WHAT IS NEEDED: Reproduce the material below word for word, leaving out the pictures.

RECORDS SHOWN:
*** Block opens ***
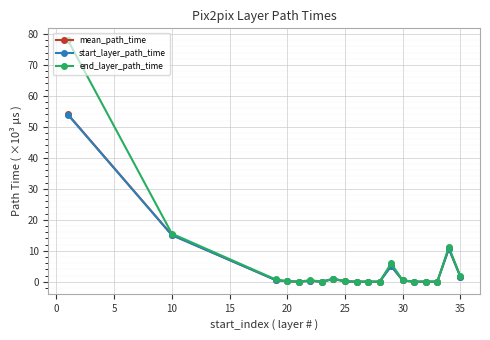

Which series has the widest spread of values?

end_layer_path_time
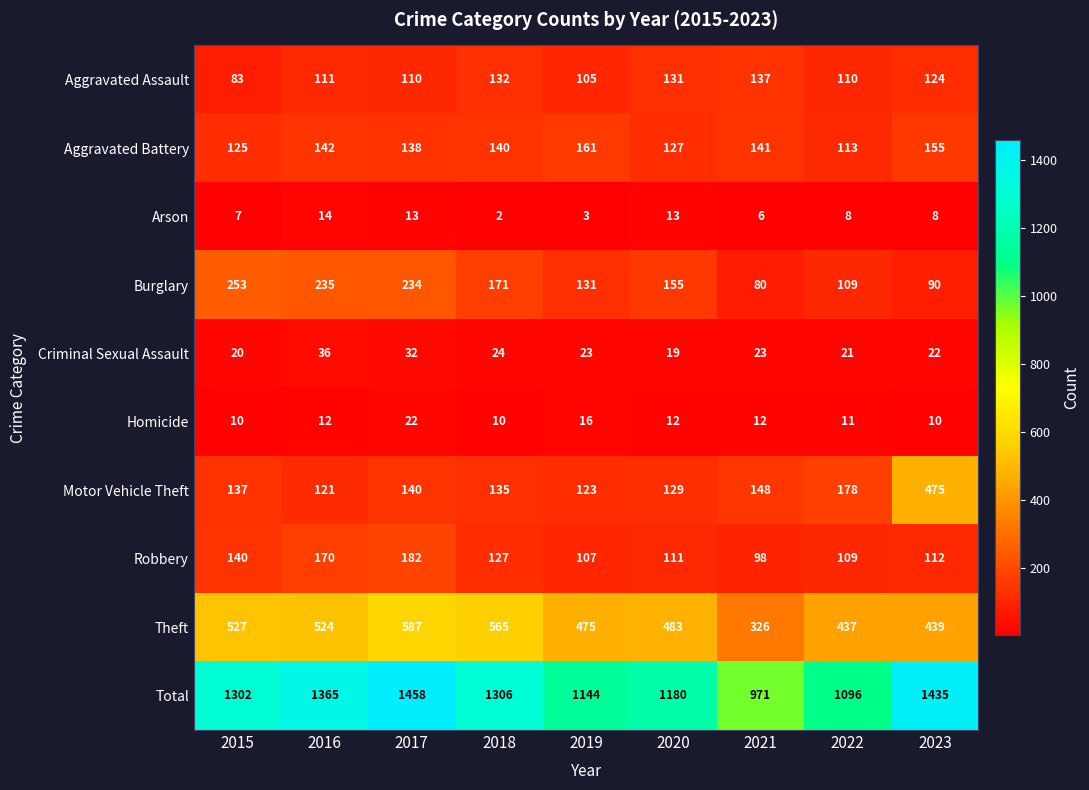

Rank the categories by Aggravated Battery value from highest to lowest.

2019, 2023, 2016, 2021, 2018, 2017, 2020, 2015, 2022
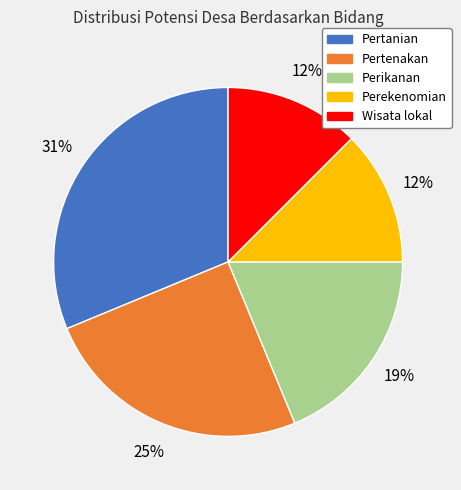

What percentage is the Pertanian slice, to the nearest percent?

31%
*** Block closes ***
SOLUTION TO THE PROBLEM:
Which series has the widest spread of values?

end_layer_path_time

Rank the categories by Aggravated Battery value from highest to lowest.

2019, 2023, 2016, 2021, 2018, 2017, 2020, 2015, 2022

What percentage is the Pertanian slice, to the nearest percent?

31%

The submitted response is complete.